Problem: address exhaustion. A coffee shop with 254 addresses would exhaust its pool in a day — departed clients never return their addresses.

Most affected invariant: Time

The lease duration is the mechanism that couples allocation to actual usage. Without it:

  • State: allocation table grows unbounded. Server’s belief (“this address is in use”) diverges from reality (“that device left hours ago”) — with no measurement signal to correct it
  • Time: no renewal mechanism → no way to reclaim → system is open-loop
  • Coordination: server still centralizes, but has lost the ability to reallocate

The lease IS the closed-loop mechanism. Without it, DHCP has no way to correct stale state.

Same structural pattern across all three protocols:

Protocol Closed-loop mechanism What it prevents
DHCP Lease expiry Address exhaustion from departed clients
DNS TTL expiry Stale cache entries pointing to decommissioned servers
TCP Timeout + retransmit Permanent stall from lost packets

Time-based expiry is the universal mechanism that enables closed loops in stateless networks.

Module Wrap-Up

What You Now Have

After three lectures on Chapter 2:

Vocabulary — Four structural invariants (State, Time, Coordination, Interface) with the three-layer state decomposition (environment / measurement / belief)

Reasoning tools — Three design principles (Disaggregation, Closed-Loop Reasoning, Decision Placement)

An analytical method — The five-step method and the anchored dependency graph

Predictions you can test — Three falsifiable claims about how systems scale, restructure, and operate at margins

You can now analyze any networked system by identifying its anchor and tracing the cascade.

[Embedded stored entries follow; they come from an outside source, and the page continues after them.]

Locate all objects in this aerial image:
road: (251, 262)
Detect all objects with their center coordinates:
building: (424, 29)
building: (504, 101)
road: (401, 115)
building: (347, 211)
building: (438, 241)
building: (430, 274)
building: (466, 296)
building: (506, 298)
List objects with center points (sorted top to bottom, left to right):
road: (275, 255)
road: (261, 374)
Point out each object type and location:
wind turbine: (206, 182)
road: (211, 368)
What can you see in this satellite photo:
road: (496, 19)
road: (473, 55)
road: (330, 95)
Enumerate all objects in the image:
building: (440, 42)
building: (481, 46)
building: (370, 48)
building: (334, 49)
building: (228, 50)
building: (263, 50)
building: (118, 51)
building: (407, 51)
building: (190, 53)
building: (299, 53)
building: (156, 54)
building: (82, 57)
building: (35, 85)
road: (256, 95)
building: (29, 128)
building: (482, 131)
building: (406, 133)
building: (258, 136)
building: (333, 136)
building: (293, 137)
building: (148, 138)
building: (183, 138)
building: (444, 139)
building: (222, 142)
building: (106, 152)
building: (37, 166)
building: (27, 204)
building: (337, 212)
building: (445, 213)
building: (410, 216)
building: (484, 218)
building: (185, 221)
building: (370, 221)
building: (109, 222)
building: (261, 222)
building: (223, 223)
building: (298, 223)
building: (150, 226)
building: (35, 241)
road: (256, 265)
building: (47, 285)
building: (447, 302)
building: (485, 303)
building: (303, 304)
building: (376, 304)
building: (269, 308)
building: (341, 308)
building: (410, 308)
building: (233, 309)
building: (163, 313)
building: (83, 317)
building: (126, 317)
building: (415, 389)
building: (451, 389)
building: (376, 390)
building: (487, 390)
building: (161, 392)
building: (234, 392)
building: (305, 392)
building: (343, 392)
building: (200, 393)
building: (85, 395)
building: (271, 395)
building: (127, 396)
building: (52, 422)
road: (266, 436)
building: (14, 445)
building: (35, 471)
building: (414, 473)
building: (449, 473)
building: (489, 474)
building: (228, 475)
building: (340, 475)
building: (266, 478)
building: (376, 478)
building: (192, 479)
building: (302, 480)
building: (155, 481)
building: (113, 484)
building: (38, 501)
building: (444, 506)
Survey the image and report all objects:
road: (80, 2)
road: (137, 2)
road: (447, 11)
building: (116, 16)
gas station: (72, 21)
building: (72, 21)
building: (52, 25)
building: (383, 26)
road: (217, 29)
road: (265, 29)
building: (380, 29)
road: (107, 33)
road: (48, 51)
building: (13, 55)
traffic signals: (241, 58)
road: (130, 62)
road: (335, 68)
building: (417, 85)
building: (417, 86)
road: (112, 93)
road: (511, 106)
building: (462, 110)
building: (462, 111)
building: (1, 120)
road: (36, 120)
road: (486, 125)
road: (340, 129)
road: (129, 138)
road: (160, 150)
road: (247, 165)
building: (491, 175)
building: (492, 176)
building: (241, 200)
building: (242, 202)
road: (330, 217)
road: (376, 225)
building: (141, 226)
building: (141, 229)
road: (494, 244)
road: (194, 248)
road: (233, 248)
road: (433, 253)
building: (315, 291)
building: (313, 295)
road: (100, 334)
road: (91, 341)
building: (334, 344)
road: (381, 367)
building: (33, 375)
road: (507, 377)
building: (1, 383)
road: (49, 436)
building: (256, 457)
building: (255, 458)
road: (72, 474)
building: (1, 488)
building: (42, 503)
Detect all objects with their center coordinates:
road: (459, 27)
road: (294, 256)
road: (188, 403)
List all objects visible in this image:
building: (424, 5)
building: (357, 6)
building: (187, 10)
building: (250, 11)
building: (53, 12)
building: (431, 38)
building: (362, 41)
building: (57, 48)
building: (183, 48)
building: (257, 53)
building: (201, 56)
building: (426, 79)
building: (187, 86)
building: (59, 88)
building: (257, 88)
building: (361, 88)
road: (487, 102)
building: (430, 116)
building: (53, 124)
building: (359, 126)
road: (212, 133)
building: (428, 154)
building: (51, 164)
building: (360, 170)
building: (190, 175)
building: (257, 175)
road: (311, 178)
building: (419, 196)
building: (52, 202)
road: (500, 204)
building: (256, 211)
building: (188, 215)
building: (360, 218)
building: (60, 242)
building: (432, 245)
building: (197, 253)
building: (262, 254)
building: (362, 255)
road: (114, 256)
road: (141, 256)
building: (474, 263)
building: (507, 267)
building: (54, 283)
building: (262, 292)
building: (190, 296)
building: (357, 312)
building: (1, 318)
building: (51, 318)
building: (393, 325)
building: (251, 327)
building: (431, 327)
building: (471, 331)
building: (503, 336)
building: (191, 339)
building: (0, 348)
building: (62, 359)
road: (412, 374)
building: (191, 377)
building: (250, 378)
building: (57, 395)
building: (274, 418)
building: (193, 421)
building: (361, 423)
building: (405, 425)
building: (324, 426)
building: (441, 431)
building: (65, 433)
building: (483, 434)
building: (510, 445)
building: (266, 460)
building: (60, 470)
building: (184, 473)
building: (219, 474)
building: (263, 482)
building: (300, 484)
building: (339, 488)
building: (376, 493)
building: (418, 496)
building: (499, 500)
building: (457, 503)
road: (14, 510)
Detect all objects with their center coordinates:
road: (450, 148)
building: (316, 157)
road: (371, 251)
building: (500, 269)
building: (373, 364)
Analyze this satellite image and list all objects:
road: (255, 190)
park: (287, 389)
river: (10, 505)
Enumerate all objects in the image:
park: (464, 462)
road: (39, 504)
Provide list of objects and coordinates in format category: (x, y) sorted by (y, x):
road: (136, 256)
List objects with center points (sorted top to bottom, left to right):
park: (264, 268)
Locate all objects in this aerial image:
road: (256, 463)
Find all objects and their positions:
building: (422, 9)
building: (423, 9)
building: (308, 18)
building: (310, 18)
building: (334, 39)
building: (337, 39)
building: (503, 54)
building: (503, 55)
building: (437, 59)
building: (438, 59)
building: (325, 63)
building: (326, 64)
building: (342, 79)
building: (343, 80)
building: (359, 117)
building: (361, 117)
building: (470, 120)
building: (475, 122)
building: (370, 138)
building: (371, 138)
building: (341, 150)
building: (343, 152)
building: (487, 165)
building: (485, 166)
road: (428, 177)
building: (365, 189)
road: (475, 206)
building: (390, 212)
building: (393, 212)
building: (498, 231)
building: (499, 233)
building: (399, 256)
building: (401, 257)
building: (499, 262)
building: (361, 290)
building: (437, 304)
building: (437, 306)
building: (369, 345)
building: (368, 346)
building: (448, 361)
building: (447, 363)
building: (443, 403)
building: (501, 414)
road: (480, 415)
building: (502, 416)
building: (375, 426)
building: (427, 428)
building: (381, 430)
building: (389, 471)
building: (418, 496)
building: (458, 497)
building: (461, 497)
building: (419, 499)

That is what the midterm tests.

Looking Ahead

Next week: Medium Access & Wireless Architecture (Ch 3 + Ch 4)

  • The anchor shifts to shared wireless medium — physics you can’t change
  • Every invariant answer restructures
  • Prediction 1 (destructive scaling) will be tested directly

Before Tuesday: Read Ch 3: Medium Access

Take-home midterm prep — Exercise 4 from Ch 2: “What if routers could send explicit rate feedback?” Trace through all four invariants and identify the deployment obstacles.